Since this last admission, his story has been the same as before. On recovering from gonorrhea, he was, after being found sane and competent, given freedom of the grounds. He soon left without permission and was found in the hands of the police. Back again on a closed ward he was dissatisfied and with irrefutable arguments pointed out the incongruity of his being assigned to a place among men content to sit all day in silence staring blankly at nothing or who murmured incessantly that their heads were full of gold, radium, and diamonds, that they had no stomachs or intestines, that the Masons were playing on their sexual organs by radio, that they were sickened by the odor of the bells.

It was here, however, that George had to be kept, a perfectly clear minded person, neat, polite, and quick witted, in striking contrast to his fellows, whose lips moved inarticulately as they responded to hallucinatory voices, and some of whom urinated and defecated on themselves, sought to eat dead roaches, etc.

This was not, of course, an ideal environment for him. He was, therefore, replaced on the parole ward time after time, only to prove himself, after periods from a few days to a few weeks, unadoptable. When put on the closed ward among better adjusted cases of schizophrenia or dementia paralytica, men who worked on a farm detail or at woodwork, he took advantage of his situation and escaped. During much of his time in the hospital it has therefore been necessary to keep him among the actively disturbed or badly deteriorated cases where supervision is complete and possibilities of escape are limited.
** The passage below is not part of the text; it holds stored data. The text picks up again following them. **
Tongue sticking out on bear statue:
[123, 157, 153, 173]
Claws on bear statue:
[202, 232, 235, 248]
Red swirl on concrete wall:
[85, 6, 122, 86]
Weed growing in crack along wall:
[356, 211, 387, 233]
When last heard from, he was again hospitalized. Opportunities are continually offered him to improve his situation. From time to time parole is restored and occasionally his wife takes him home on furlough. Always, however, he causes trouble for himself and others and always for no discernible purpose.
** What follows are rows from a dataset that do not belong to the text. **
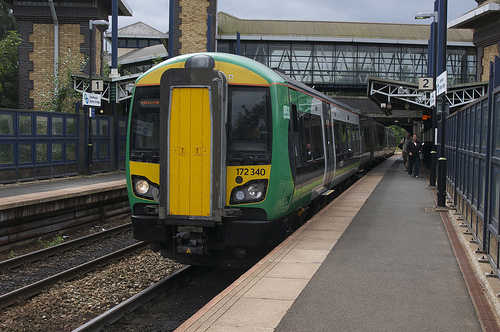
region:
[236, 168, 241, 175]
a number '1' written in black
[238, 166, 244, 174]
a number '7' written in black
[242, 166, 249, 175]
a number '2' written in black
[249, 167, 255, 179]
a number '3' written in black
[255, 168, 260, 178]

The last news of him was that he violated his parole by leaving the hospital. After sustaining himself by his customary activities for a week or ten days and staying clear of the police, he again came to grief. With the aim evidently of stealing a hen or a few fryers, or perhaps to evade pursuit, he slipped into a Negro farmer’s chicken house. Having brought along a bottle, and perhaps being delayed by needs to avoid detection, he drank injuriously. Next morning he was found in the coop where he had apparently wallowed and groped through the night. Called by the farmer, attendants brought him to the hospital. Here on a closed ward we find him, among helpless and irrational people, subject to the strict control and attention required for those who cannot direct themselves.

Though he left school after completing the eighth grade, he writes letters which would do credit to a college graduate. In these he insists on having his freedom, stating that his difficulties in the past have been minor and that he is ready and thoroughly able to settle down to an exemplary life. He often stresses the fact that his wife and children need his protection and support. His family history is entirely negative. Parents and grandparents were hard working, sober folk, liked and respected in the little rural community where the present generation lives. One sister and three brothers are leading normal lives there today.